The first line contains the positive integer x (1 ≤ x ≤ 1018) — the integer which Anton has.

Output

Print the positive integer which doesn't exceed x and has the maximum sum of digits. If there are several such integers, print the biggest of them. Printed integer must not contain leading zeros.

Examples

input

100

output

99

input

48

output

48

input

521

output

499

思路：1000+的人做出来，还以为多难，结果又是一个大水题。。。

题意是给定一个数n，求1—n之间的数的各项之和最大，若有多个最大值，挑数值最大的。
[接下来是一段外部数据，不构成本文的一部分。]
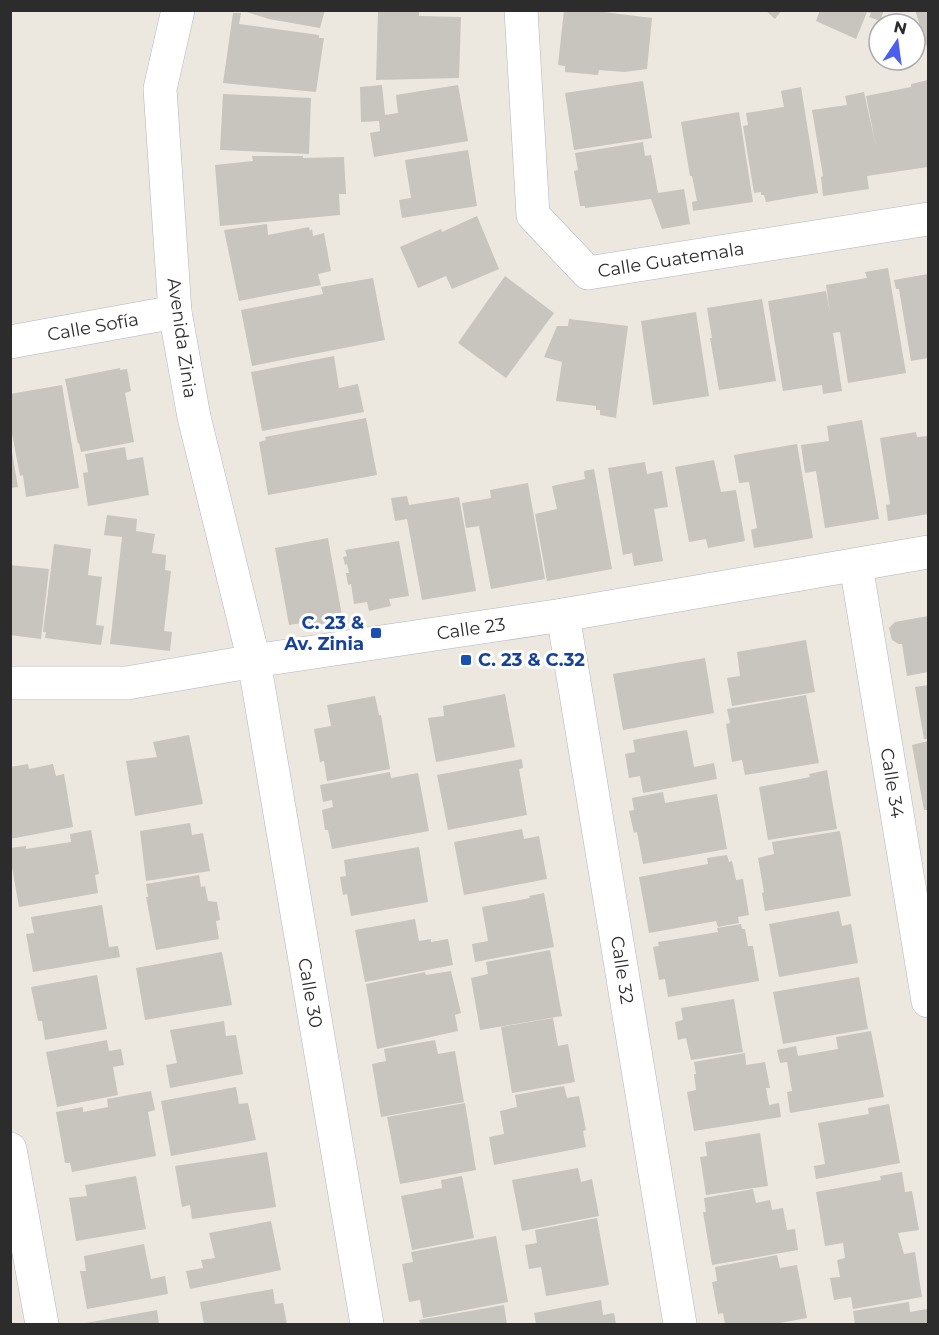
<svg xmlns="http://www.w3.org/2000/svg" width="939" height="1335" font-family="Montserrat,sans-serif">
	<rect width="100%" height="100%" fill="#ece8df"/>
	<!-- building -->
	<g fill="#c8c4be">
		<polygon points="240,10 325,10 320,28 269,19"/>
		<polygon points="378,10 419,10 419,16 461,17 459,78 376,80"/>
		<polygon points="564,10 588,10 652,18 647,69 624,72 599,70 598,75 565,72 565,66 558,65"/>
		<polygon points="765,10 782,10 775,19"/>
		<polygon points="820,10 884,10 880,21 869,17 871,13 867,12 856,39 816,21"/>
		<polygon points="915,10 928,10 928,50"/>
		<polygon points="233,13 241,13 239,24 319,35 319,38 324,38 316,92 223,83"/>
		<polygon points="928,80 928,167 867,176 869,189 823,196 821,177 823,176 812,110 847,105 845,96 864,92 876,147 866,96 911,87 911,84"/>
		<polygon points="643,81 652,138 574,150 565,93"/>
		<polygon points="382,85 385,115 398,113 396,95 458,85 468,141 374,157 370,133 380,131 379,121 361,122 360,87"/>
		<polygon points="801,87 818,193 766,202 764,195 761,195 761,192 754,193 743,126 748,125 746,113 784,107 781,91"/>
		<polygon points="223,94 311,98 309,154 220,150"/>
		<polygon points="739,112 753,202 693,211 692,202 697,201 692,176 690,176 681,122"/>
		<polygon points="643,142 645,156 651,155 658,193 684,189 690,224 662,229 651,199 585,208 585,206 580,206 574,171 578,170 575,153"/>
		<polygon points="468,150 477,206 402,218 399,200 411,198 405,160"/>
		<polygon points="252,156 303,156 303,158 344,157 346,194 339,194 340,215 220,226 215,165 253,161"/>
		<polygon points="477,216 499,269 452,289 446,276 418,288 400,247 441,229 442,232"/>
		<polygon points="267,224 268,235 309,227 310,231 312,229 313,236 324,233 331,271 318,274 321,285 239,301 224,230"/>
		<polygon points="888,268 906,373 848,383 840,332 833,333 842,391 823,394 822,385 783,391 768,301 826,291 830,312 826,285 867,278 865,272"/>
		<polygon points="928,274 928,358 911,361 899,289 896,289 894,280"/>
		<polygon points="505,276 554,313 506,378 458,343"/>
		<polygon points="373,278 385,340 252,366 241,310 323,294 321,287"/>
		<polygon points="762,299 776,381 719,390 710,338 712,338 707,308"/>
		<polygon points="696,312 709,396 653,405 641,321"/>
		<polygon points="569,319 628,326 616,418 600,415 600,410 596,410 596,406 556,401 562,362 544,357 557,326 568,326"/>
		<polygon points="334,356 339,388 358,384 364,412 262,431 251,372"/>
		<polygon points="120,368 120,370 127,369 131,391 125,393 134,442 81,452 79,443 78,444 65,379"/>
		<polygon points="62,385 79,488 26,497 23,475 20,476 10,423 10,394"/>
		<polygon points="366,418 377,475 268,495 259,442 266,440 265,437"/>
		<polygon points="862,420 879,519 825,528 816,471 805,473 801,445 829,441 827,426"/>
		<polygon points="916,432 917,437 928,436 928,514 888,521 886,505 890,504 880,438"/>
		<polygon points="797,444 813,538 754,548 751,530 757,528 749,482 739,483 734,455"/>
		<polygon points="125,447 127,460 143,457 149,495 88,506 83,473 88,472 85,454"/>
		<polygon points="10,452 12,452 18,487 10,488"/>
		<polygon points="714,460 721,492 736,490 745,541 708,548 706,539 689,542 675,467"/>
		<polygon points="645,462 647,474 662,471 668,507 654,509 663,561 634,566 632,553 623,555 608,468"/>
		<polygon points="594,469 612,569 547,581 535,514 557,509 552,486 585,479 584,471"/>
		<polygon points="528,483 545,579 491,589 479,526 466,528 462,503 491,498 490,490"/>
		<polygon points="407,496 409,505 459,497 476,591 422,600 407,519 395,521 391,498"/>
		<polygon points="107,515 137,519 136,531 155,534 152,553 166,555 165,570 171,571 164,631 172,632 170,651 110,644 122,537 104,535"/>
		<polygon points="328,538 342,616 325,619 326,623 309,627 308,622 289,625 275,548"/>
		<polygon points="399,541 409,596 389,599 391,606 369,611 367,602 354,604 351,584 348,585 346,573 349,573 347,564 345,565 343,557 347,556 345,550"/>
		<polygon points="54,544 91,549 88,575 102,577 96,625 104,626 101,645 45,638 46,632 43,632"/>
		<polygon points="10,565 49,569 41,639 10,635"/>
		<polygon points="928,616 928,672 907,676 902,644 899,644 892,640 889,628 895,622"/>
		<polygon points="806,640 815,692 732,706 727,678 740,676 737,652"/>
		<polygon points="705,658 714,713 623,730 613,674"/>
		<polygon points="928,685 928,739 924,739 915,687"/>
		<polygon points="505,694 515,747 436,762 428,718 444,716 443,706"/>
		<polygon points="806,695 819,763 745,775 742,760 732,762 726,724 730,723 727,709"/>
		<polygon points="375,696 379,715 381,715 390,769 327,781 324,761 320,762 314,729 331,726 327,705"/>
		<polygon points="687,730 694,767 714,763 717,779 643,793 640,776 629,778 625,754 635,752 633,740"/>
		<polygon points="189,735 203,804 135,816 126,761 157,757 153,742"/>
		<polygon points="928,741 928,810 924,810 912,745"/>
		<polygon points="522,759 523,768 519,769 527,815 448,830 437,775"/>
		<polygon points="28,764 29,769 53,764 56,776 64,774 73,827 10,839 10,767"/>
		<polygon points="827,770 837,829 768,840 759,787 810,777 809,774"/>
		<polygon points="390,772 391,778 418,773 429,831 332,849 328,830 325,830 322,810 333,807 332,800 323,802 320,785"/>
		<polygon points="663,792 665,803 717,794 727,849 643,864 637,832 634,833 629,811 634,810 632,798"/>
		<polygon points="190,823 192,835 203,833 210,871 146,881 140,831"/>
		<polygon points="522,829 524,839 539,836 547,879 464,895 454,842"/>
		<polygon points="91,830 99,874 95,875 98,893 19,907 10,856 10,848 26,846 26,849 71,842 70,834"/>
		<polygon points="840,831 851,896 765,911 762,893 764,892 758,858 774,854 772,842"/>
		<polygon points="419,847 428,902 351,916 347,894 343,895 340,877 346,876 344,860"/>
		<polygon points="727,855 729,862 732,861 736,880 743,879 749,915 738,917 739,923 718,927 716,921 649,933 639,877 708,864 707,858"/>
		<polygon points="199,875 201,887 205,886 208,901 217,902 220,920 216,921 219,939 156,950 146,897 148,897 146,884"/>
		<polygon points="544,893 554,947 475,962 472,944 488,941 482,907 530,898 529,896"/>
		<polygon points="102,905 109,947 118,946 120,957 33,972 26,934 34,933 31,917"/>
		<polygon points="839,911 842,926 851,924 858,963 779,977 769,924"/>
		<polygon points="415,919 419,941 431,939 431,942 448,939 453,965 365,982 355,930"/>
		<polygon points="741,924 742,929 745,929 748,946 753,946 759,981 668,997 665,979 659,980 653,947 659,946 658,942 718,932 717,928"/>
		<polygon points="550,950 562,1016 480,1030 471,978 488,974 486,962"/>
		<polygon points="222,952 232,1005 145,1020 136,968"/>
		<polygon points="451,971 461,1013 455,1015 458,1031 377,1049 366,984 425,972 426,975"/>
		<polygon points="97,975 107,1029 45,1040 42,1021 38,1021 31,987"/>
		<polygon points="859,977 868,1029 783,1044 773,992"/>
		<polygon points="734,999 743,1052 691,1060 686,1038 678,1040 675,1022 683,1020 681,1008"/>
		<polygon points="553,1018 558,1046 568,1044 575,1082 512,1093 501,1027"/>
		<polygon points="224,1021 226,1036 236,1035 243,1074 170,1088 166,1065 177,1063 170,1030"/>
		<polygon points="871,1031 884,1097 790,1113 787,1092 792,1091 787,1062 780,1063 777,1050 796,1046 798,1056 838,1049 836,1037"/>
		<polygon points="107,1040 109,1051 121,1049 124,1065 113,1067 118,1095 57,1107 46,1052"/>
		<polygon points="435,1040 438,1054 455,1051 464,1102 381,1117 372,1064 386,1061 384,1049"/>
		<polygon points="745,1053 746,1065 765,1062 770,1088 766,1088 769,1105 779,1103 781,1117 694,1131 687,1092 696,1090 694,1074 696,1074 694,1062"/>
		<polygon points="564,1086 567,1098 579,1096 586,1130 583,1131 586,1147 494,1165 489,1137 504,1134 500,1111 517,1107 515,1095"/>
		<polygon points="236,1087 239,1104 248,1103 256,1140 171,1156 161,1101"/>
		<polygon points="151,1091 155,1110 148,1112 156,1156 72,1172 70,1163 65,1163 56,1112 83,1107 83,1112 108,1107 107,1099"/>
		<polygon points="465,1103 476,1170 400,1184 387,1117"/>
		<polygon points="889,1104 900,1163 816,1179 814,1166 825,1164 818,1123 869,1114 868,1108"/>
		<polygon points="760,1133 768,1186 706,1195 700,1157 707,1156 705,1142"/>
		<polygon points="267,1152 276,1207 192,1219 190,1205 182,1207 175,1166"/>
		<polygon points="578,1168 581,1182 592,1179 599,1216 522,1231 512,1180"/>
		<polygon points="902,1172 905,1192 912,1191 919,1230 898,1233 904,1254 915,1252 922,1297 853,1309 851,1297 834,1300 830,1278 840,1277 837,1260 845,1258 843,1243 825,1246 816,1192 881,1180 880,1176"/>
		<polygon points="136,1176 146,1229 76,1241 69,1198 87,1196 85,1185"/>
		<polygon points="462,1176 474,1238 412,1250 401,1196 442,1188 441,1180"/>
		<polygon points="753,1189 756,1203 770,1200 772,1210 783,1208 787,1230 795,1229 798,1250 712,1265 703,1212 706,1212 704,1198"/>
		<polygon points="597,1218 609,1285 546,1296 541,1267 529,1269 525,1245 537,1243 535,1230"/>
		<polygon points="271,1221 281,1270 190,1289 186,1271 203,1268 201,1260 215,1258 209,1233"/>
		<polygon points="496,1236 508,1302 423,1318 420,1300 409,1302 402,1264 413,1262 411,1252"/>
		<polygon points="144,1244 151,1279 165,1276 168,1294 87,1309 80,1271 86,1271 84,1256"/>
		<polygon points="777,1255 780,1268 797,1265 807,1318 774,1324 725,1324 723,1313 718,1314 712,1282 717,1281 715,1267"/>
		<polygon points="273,1289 275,1304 283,1303 287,1324 204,1324 200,1302"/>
		<polygon points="601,1300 603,1315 614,1313 616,1324 536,1324 534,1313"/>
		<polygon points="909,1302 910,1312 927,1309 928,1324 855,1324 853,1311"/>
		<polygon points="504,1305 507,1324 420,1324 419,1320"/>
		<polygon points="157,1310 159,1324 86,1324 86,1323"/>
	</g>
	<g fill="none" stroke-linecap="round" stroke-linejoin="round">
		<defs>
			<g id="minor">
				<polyline points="178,10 160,89 175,312 194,417 254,661 367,1324"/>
				<polyline points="521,10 533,215 588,273 928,219"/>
				<polyline points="10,342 175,312"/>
				<polyline points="856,565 928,1001"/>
				<polyline points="563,615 680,1324"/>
				<polyline points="10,683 127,683 254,661 563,615 928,552"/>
				<polyline points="10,1149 42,1324"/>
			</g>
		</defs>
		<!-- minor casing -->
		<use href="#minor" stroke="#b3b4be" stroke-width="34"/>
		<!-- minor -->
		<use href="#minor" stroke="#fff" stroke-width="33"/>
	</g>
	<!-- markers -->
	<g fill="#1a4fb4" stroke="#fff" stroke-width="2">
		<rect x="370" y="627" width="12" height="12" rx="3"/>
		<rect x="460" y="654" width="12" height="12" rx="3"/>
	</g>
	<g text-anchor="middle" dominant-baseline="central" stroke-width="6" stroke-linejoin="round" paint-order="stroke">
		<!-- street labels -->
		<g font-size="18" fill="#2c2c2c" stroke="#fff">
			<text transform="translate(671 260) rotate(-9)">Calle Guatemala</text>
			<text transform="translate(93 327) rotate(-10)">Calle Sofía</text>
			<text transform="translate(182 338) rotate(82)">Avenida Zinia</text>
			<text transform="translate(471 629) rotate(-8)">Calle 23</text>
			<text transform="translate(892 783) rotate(81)">Calle 34</text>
			<text transform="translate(622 970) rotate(81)">Calle 32</text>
			<text transform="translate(310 993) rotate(80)">Calle 30</text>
		</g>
		<!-- transit labels -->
		<g font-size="18" font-weight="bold" fill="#164399" stroke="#fff" text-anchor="end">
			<text x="364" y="623">C. 23 &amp;<tspan x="364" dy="21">Av. Zinia</tspan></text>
			<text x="478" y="660" text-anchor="start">C. 23 &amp; C.32</text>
		</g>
	</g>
	<!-- border -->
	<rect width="939" height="1335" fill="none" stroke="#2c2c2c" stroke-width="24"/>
	<!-- north arrow -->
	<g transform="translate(897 42) rotate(13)"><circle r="28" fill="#ffffff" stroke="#ababab" stroke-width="1.5"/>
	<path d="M0-4.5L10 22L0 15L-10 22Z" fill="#4b5fed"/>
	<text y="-9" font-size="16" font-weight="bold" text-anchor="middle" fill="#2c2c2c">N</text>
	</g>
</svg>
（翻译的心累）。。。我的做法是由数位DP的一点小东西改过来的，也就是通过改掉一个数

的其中某一项，得到一个上限，下面就可以全是9了，可以这么理解。。

代码：

#include<cstdio>
#include<cstring>
#include<cstdlib>
#include<stack>
#include<iostream>
#include<cmath>
using namespace std;
typedef long long LL;
int a[20];
void J_S(int &k,LL n)
{
    while(n)
    {
        a[k++]=n%10;
        n/=10;
    }
}
int main()
{
    LL n;
    while(~scanf("%I64d",&n))
    {
        memset(a,0,sizeof(a));
        int l=0;
        J_S(l,n);
        if(l==1)
            printf("%I64d\n",n);
        else
        {
            int x=l-1,pos=0,sum=0;
            int maxx=-1;
            for(int i=l-1; i>0; i--)
            {
                if(a[x]==0)
                {
                    x--;
                    continue;
                }
                for(int j=l-1; j>x; j--)
                    sum+=a[j];
                sum+=(a[x]-1+9*x);
                if(sum>=maxx)
                {
                    maxx=sum;
                    pos=x;
                }
                sum=0;
                x--;
            }
            int num=0;
            for(int i=0; i<l; i++)
                num+=a[i];
            if(num>=maxx)
                printf("%I64d\n",n);
            else
            {
                a[pos]-=1;
                for(int i=l-1; i>pos; i--)
                    printf("%d",a[i]);
                if(a[pos])
                    printf("%d",a[pos]);
                for(int i=pos-1; i>=0; i--)
                    printf("9");
                printf("\n");
            }
        }
    }
}